Omit the images, then repeat the listing exactly.

◇ ◇ ◇

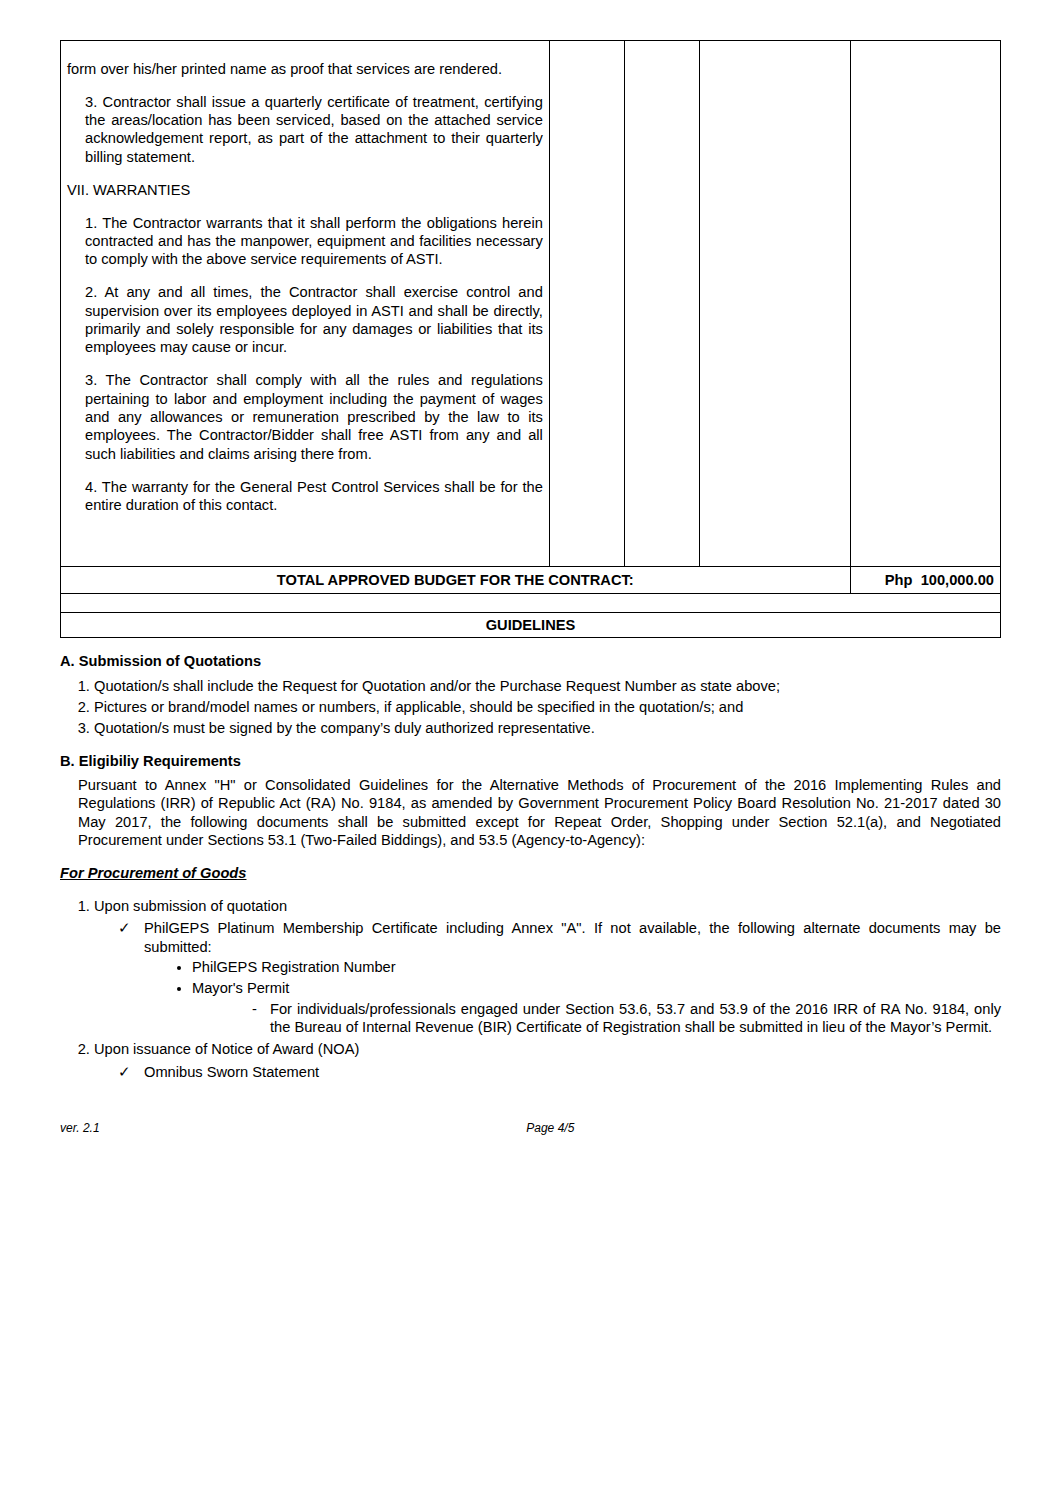| form over his/her printed name as proof that services are rendered. 3. Contractor shall issue a quarterly certificate of treatment, certifying the areas/location has been serviced, based on the attached service acknowledgement report, as part of the attachment to their quarterly billing statement. VII. WARRANTIES 1. The Contractor warrants that it shall perform the obligations herein contracted and has the manpower, equipment and facilities necessary to comply with the above service requirements of ASTI. 2. At any and all times, the Contractor shall exercise control and supervision over its employees deployed in ASTI and shall be directly, primarily and solely responsible for any damages or liabilities that its employees may cause or incur. 3. The Contractor shall comply with all the rules and regulations pertaining to labor and employment including the payment of wages and any allowances or remuneration prescribed by the law to its employees. The Contractor/Bidder shall free ASTI from any and all such liabilities and claims arising there from. 4. The warranty for the General Pest Control Services shall be for the entire duration of this contact. | | | | |
| TOTAL APPROVED BUDGET FOR THE CONTRACT: | Php 100,000.00 |
GUIDELINES
A. Submission of Quotations
Quotation/s shall include the Request for Quotation and/or the Purchase Request Number as state above;
Pictures or brand/model names or numbers, if applicable, should be specified in the quotation/s; and
Quotation/s must be signed by the company’s duly authorized representative.
B. Eligibiliy Requirements
Pursuant to Annex "H" or Consolidated Guidelines for the Alternative Methods of Procurement of the 2016 Implementing Rules and Regulations (IRR) of Republic Act (RA) No. 9184, as amended by Government Procurement Policy Board Resolution No. 21-2017 dated 30 May 2017, the following documents shall be submitted except for Repeat Order, Shopping under Section 52.1(a), and Negotiated Procurement under Sections 53.1 (Two-Failed Biddings), and 53.5 (Agency-to-Agency):
For Procurement of Goods
Upon submission of quotation
PhilGEPS Platinum Membership Certificate including Annex "A". If not available, the following alternate documents may be submitted:
PhilGEPS Registration Number
Mayor's Permit
For individuals/professionals engaged under Section 53.6, 53.7 and 53.9 of the 2016 IRR of RA No. 9184, only the Bureau of Internal Revenue (BIR) Certificate of Registration shall be submitted in lieu of the Mayor’s Permit.
Upon issuance of Notice of Award (NOA)
Omnibus Sworn Statement
ver. 2.1
Page 4/5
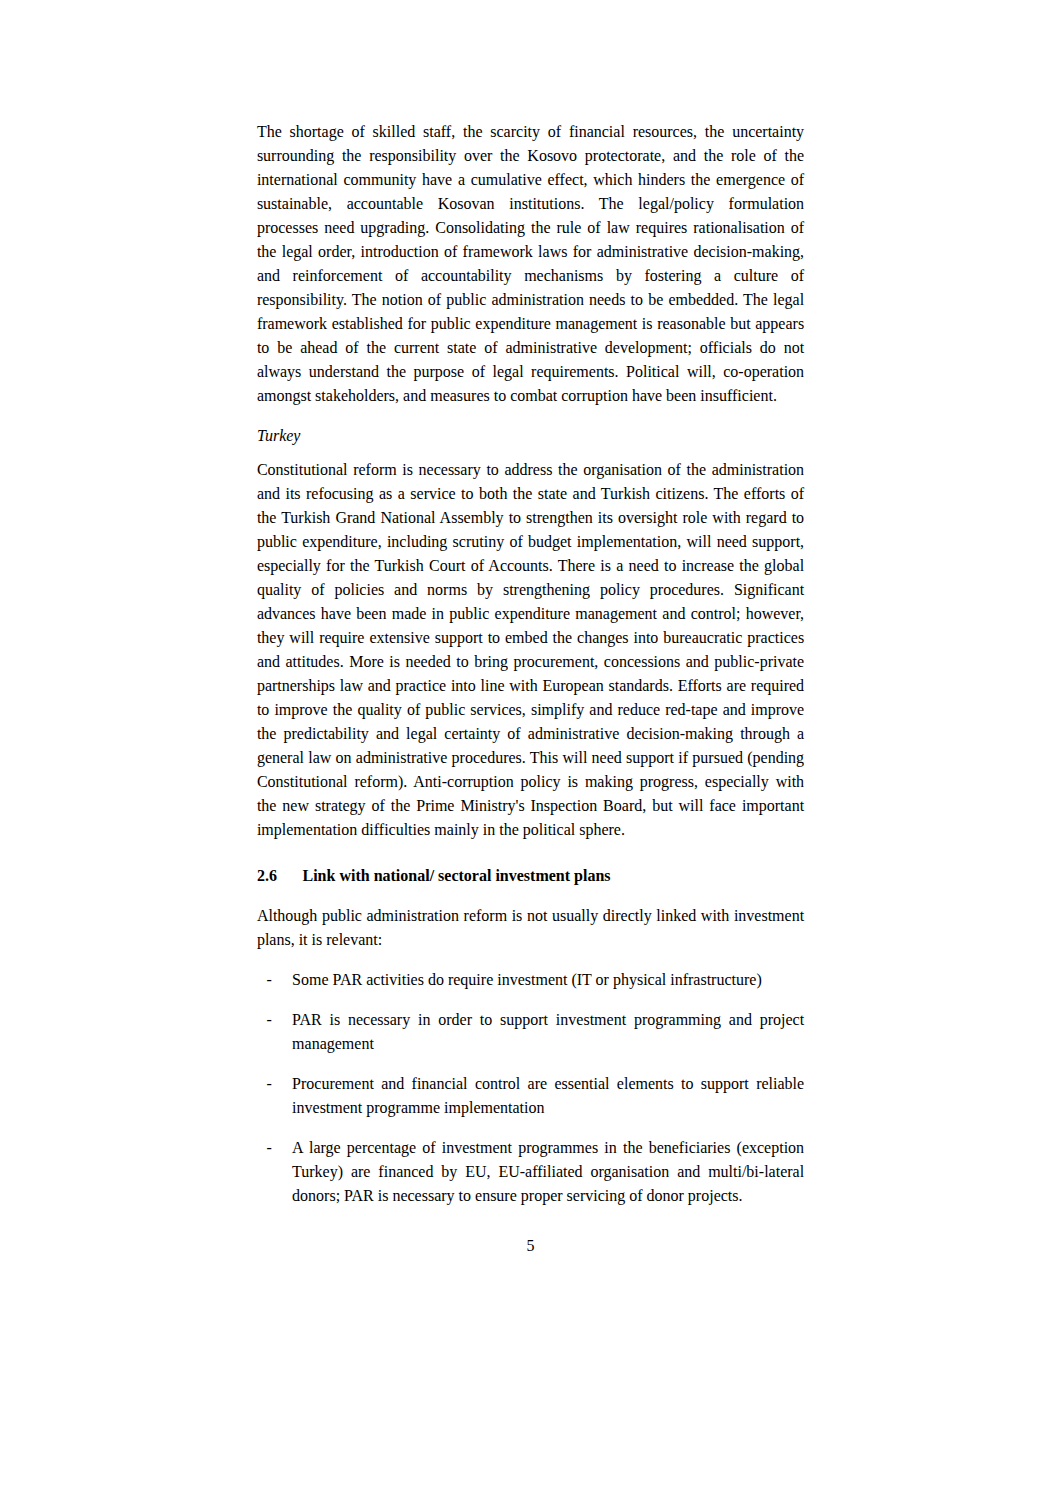The shortage of skilled staff, the scarcity of financial resources, the uncertainty surrounding the responsibility over the Kosovo protectorate, and the role of the international community have a cumulative effect, which hinders the emergence of sustainable, accountable Kosovan institutions. The legal/policy formulation processes need upgrading. Consolidating the rule of law requires rationalisation of the legal order, introduction of framework laws for administrative decision-making, and reinforcement of accountability mechanisms by fostering a culture of responsibility. The notion of public administration needs to be embedded. The legal framework established for public expenditure management is reasonable but appears to be ahead of the current state of administrative development; officials do not always understand the purpose of legal requirements. Political will, co-operation amongst stakeholders, and measures to combat corruption have been insufficient.
Turkey
Constitutional reform is necessary to address the organisation of the administration and its refocusing as a service to both the state and Turkish citizens. The efforts of the Turkish Grand National Assembly to strengthen its oversight role with regard to public expenditure, including scrutiny of budget implementation, will need support, especially for the Turkish Court of Accounts. There is a need to increase the global quality of policies and norms by strengthening policy procedures. Significant advances have been made in public expenditure management and control; however, they will require extensive support to embed the changes into bureaucratic practices and attitudes. More is needed to bring procurement, concessions and public-private partnerships law and practice into line with European standards. Efforts are required to improve the quality of public services, simplify and reduce red-tape and improve the predictability and legal certainty of administrative decision-making through a general law on administrative procedures. This will need support if pursued (pending Constitutional reform). Anti-corruption policy is making progress, especially with the new strategy of the Prime Ministry's Inspection Board, but will face important implementation difficulties mainly in the political sphere.
2.6 Link with national/ sectoral investment plans
Although public administration reform is not usually directly linked with investment plans, it is relevant:
Some PAR activities do require investment (IT or physical infrastructure)
PAR is necessary in order to support investment programming and project management
Procurement and financial control are essential elements to support reliable investment programme implementation
A large percentage of investment programmes in the beneficiaries (exception Turkey) are financed by EU, EU-affiliated organisation and multi/bi-lateral donors; PAR is necessary to ensure proper servicing of donor projects.
5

◇ ◇ ◇

Exercise solution —
| form over his/her printed name as proof that services are rendered. 3. Contractor shall issue a quarterly certificate of treatment, certifying the areas/location has been serviced, based on the attached service acknowledgement report, as part of the attachment to their quarterly billing statement. VII. WARRANTIES 1. The Contractor warrants that it shall perform the obligations herein contracted and has the manpower, equipment and facilities necessary to comply with the above service requirements of ASTI. 2. At any and all times, the Contractor shall exercise control and supervision over its employees deployed in ASTI and shall be directly, primarily and solely responsible for any damages or liabilities that its employees may cause or incur. 3. The Contractor shall comply with all the rules and regulations pertaining to labor and employment including the payment of wages and any allowances or remuneration prescribed by the law to its employees. The Contractor/Bidder shall free ASTI from any and all such liabilities and claims arising there from. 4. The warranty for the General Pest Control Services shall be for the entire duration of this contact. | | | | |
| TOTAL APPROVED BUDGET FOR THE CONTRACT: | Php 100,000.00 |
GUIDELINES
A. Submission of Quotations
Quotation/s shall include the Request for Quotation and/or the Purchase Request Number as state above;
Pictures or brand/model names or numbers, if applicable, should be specified in the quotation/s; and
Quotation/s must be signed by the company’s duly authorized representative.
B. Eligibiliy Requirements
Pursuant to Annex "H" or Consolidated Guidelines for the Alternative Methods of Procurement of the 2016 Implementing Rules and Regulations (IRR) of Republic Act (RA) No. 9184, as amended by Government Procurement Policy Board Resolution No. 21-2017 dated 30 May 2017, the following documents shall be submitted except for Repeat Order, Shopping under Section 52.1(a), and Negotiated Procurement under Sections 53.1 (Two-Failed Biddings), and 53.5 (Agency-to-Agency):
For Procurement of Goods
Upon submission of quotation
PhilGEPS Platinum Membership Certificate including Annex "A". If not available, the following alternate documents may be submitted:
PhilGEPS Registration Number
Mayor's Permit
For individuals/professionals engaged under Section 53.6, 53.7 and 53.9 of the 2016 IRR of RA No. 9184, only the Bureau of Internal Revenue (BIR) Certificate of Registration shall be submitted in lieu of the Mayor’s Permit.
Upon issuance of Notice of Award (NOA)
Omnibus Sworn Statement
ver. 2.1
Page 4/5
The shortage of skilled staff, the scarcity of financial resources, the uncertainty surrounding the responsibility over the Kosovo protectorate, and the role of the international community have a cumulative effect, which hinders the emergence of sustainable, accountable Kosovan institutions. The legal/policy formulation processes need upgrading. Consolidating the rule of law requires rationalisation of the legal order, introduction of framework laws for administrative decision-making, and reinforcement of accountability mechanisms by fostering a culture of responsibility. The notion of public administration needs to be embedded. The legal framework established for public expenditure management is reasonable but appears to be ahead of the current state of administrative development; officials do not always understand the purpose of legal requirements. Political will, co-operation amongst stakeholders, and measures to combat corruption have been insufficient.
Turkey
Constitutional reform is necessary to address the organisation of the administration and its refocusing as a service to both the state and Turkish citizens. The efforts of the Turkish Grand National Assembly to strengthen its oversight role with regard to public expenditure, including scrutiny of budget implementation, will need support, especially for the Turkish Court of Accounts. There is a need to increase the global quality of policies and norms by strengthening policy procedures. Significant advances have been made in public expenditure management and control; however, they will require extensive support to embed the changes into bureaucratic practices and attitudes. More is needed to bring procurement, concessions and public-private partnerships law and practice into line with European standards. Efforts are required to improve the quality of public services, simplify and reduce red-tape and improve the predictability and legal certainty of administrative decision-making through a general law on administrative procedures. This will need support if pursued (pending Constitutional reform). Anti-corruption policy is making progress, especially with the new strategy of the Prime Ministry's Inspection Board, but will face important implementation difficulties mainly in the political sphere.
2.6 Link with national/ sectoral investment plans
Although public administration reform is not usually directly linked with investment plans, it is relevant:
Some PAR activities do require investment (IT or physical infrastructure)
PAR is necessary in order to support investment programming and project management
Procurement and financial control are essential elements to support reliable investment programme implementation
A large percentage of investment programmes in the beneficiaries (exception Turkey) are financed by EU, EU-affiliated organisation and multi/bi-lateral donors; PAR is necessary to ensure proper servicing of donor projects.
5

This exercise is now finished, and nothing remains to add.